The MPG is allocating more funding to creating additional posts, such as heads of research groups, in a bid to offer opportunities for US researchers while simultaneously strengthening the MPG’s research potential, according to Spiegel.
Cramer is also planning to visit several US cities – above all, Los Angeles, San Francisco, and Washington – to meet higher education and research representatives as well as politicians. Furthermore, he seeks to have talks with elite researchers who have voiced an interest in coming to Germany.
Commenting on the Trump administration’s freezing and re-assessing of funding for the US National Institutes of Health and putting the processing of new funding applications on hold, Cramer said that the move represented “a clear violation of academic freedom, for the choice of research topics is up to the researchers, not the White House”.
In the four turbulent weeks since Donald Trump returned to the American presidency, universities and research have come under fire, with research funds slashed or frozen pending review.
Universities and colleges have been ordered to stop activities around diversity, equity, and inclusion, among other things, and Trump threatened to deport pro-Hamas protestors.
Expand international HE, says DAAD
This week the German Academic Exchange Service (DAAD) called on the future federal government, to be elected during polls on 23 February – a snap election called following the collapse of the governing coalition late last year – to decisively expand the internationalisation of higher education and science.
The call was well-timed, given the rise of the far-right, anti-migrant Alternative for Germany, or AfD, which is anticipated to come in second.
There are some 405,000 international students enrolled at German universities, according to DAAD, and nearly 75,000 international researchers work in the German science system.
“This makes Germany one of the world’s top countries, ranking second in the world for international researchers and third for international students,” it said in a release on 19 February.

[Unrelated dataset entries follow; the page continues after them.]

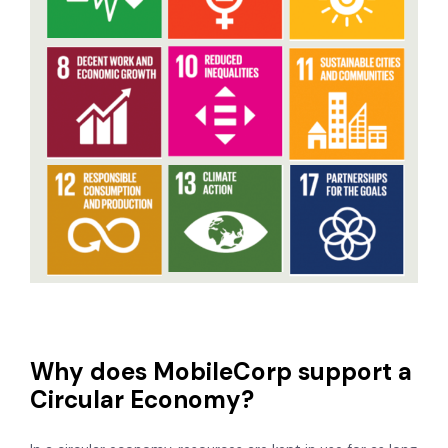
Why does MobileCorp support a
Circular Economy?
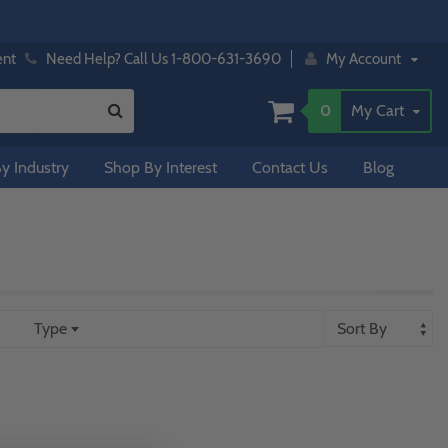
ent
Need Help? Call Us 1-800-631-3690
My Account
0
My Cart
y Industry
Shop By Interest
Contact Us
Blog
Type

DAAD urged Germany and universities to maintain close relations with the US, as well as partnerships in the European Union and with the United Kingdom, while new strategic partner countries such as India “are coming into focus”.
Said DAAD President, Professor Dr Joybrato Mukherjee: “In these crisis-ridden times, science diplomacy and the science cooperation area are making resilient and important contributions to German security.
Science is a ‘hard currency’ in foreign and security policy, and it is important to sustainably support this work, especially at German universities.”